* [Work instruction]
Exact reproduction required: the lines below from the line with "nose: (551, 330)" to the line with "left elbow: (503, 423)", both ends included, and no others.

[Start of Attachment]

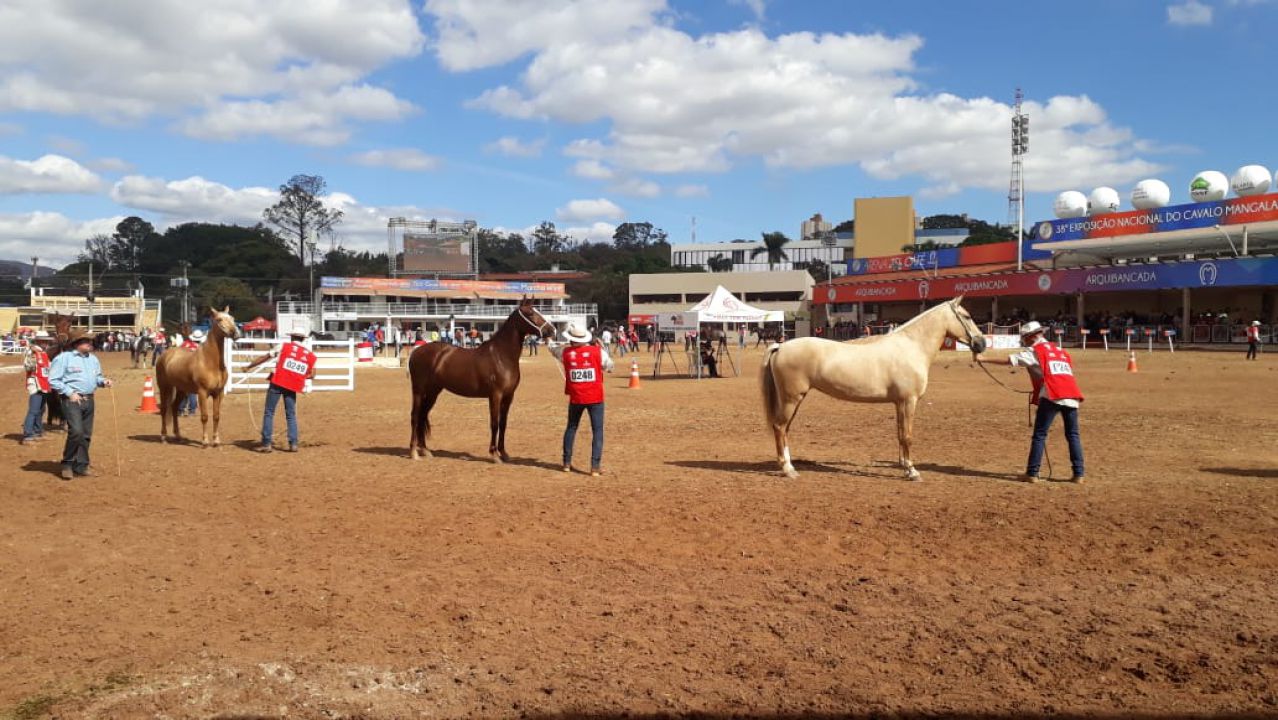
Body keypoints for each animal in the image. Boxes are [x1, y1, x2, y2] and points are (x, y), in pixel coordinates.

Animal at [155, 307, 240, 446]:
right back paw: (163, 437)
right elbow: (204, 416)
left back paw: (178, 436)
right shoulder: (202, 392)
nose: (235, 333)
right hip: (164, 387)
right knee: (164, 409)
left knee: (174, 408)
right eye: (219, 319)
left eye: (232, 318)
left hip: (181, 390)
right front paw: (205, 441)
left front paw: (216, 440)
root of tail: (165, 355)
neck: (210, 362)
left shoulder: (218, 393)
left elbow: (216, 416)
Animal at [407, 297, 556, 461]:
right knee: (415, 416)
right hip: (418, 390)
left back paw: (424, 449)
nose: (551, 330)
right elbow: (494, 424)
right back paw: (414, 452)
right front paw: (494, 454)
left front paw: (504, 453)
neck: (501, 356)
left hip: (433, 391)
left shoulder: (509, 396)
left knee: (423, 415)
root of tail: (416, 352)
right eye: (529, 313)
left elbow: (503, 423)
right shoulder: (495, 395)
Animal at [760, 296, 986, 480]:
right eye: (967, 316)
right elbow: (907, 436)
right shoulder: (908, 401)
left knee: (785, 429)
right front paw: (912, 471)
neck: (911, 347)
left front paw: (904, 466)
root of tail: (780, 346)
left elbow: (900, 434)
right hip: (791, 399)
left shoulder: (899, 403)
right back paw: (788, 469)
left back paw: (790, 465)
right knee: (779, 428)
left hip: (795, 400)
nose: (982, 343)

[End of Attachment]
[Start of Attachment]

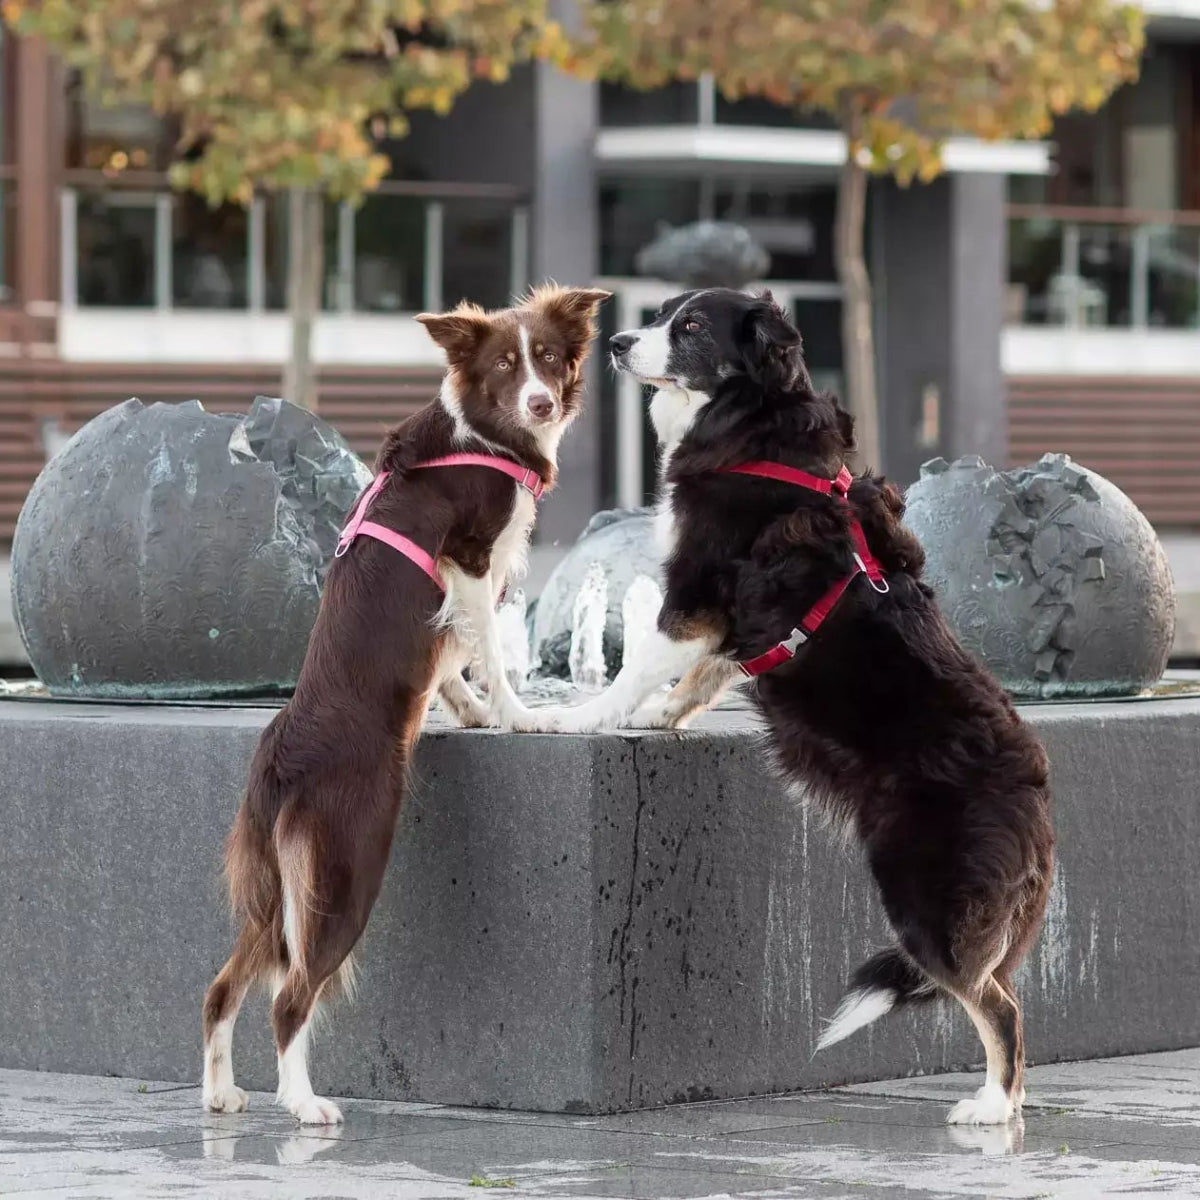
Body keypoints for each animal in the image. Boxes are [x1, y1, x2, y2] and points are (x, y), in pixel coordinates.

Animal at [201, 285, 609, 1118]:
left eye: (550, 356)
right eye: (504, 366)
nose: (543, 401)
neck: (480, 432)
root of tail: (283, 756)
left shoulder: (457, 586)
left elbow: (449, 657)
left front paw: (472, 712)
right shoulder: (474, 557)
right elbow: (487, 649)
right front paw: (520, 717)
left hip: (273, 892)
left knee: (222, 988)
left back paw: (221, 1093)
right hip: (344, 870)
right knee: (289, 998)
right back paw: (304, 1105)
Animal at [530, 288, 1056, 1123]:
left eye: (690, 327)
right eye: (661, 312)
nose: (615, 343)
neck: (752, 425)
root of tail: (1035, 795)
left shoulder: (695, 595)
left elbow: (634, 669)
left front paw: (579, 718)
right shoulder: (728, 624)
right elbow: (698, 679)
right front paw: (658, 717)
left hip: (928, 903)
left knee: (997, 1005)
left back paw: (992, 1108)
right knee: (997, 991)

[End of Attachment]

* [Reply]
nose: (551, 330)
right elbow: (494, 424)
right back paw: (414, 452)
right front paw: (494, 454)
left front paw: (504, 453)
neck: (501, 356)
left hip: (433, 391)
left shoulder: (509, 396)
left knee: (423, 415)
root of tail: (416, 352)
right eye: (529, 313)
left elbow: (503, 423)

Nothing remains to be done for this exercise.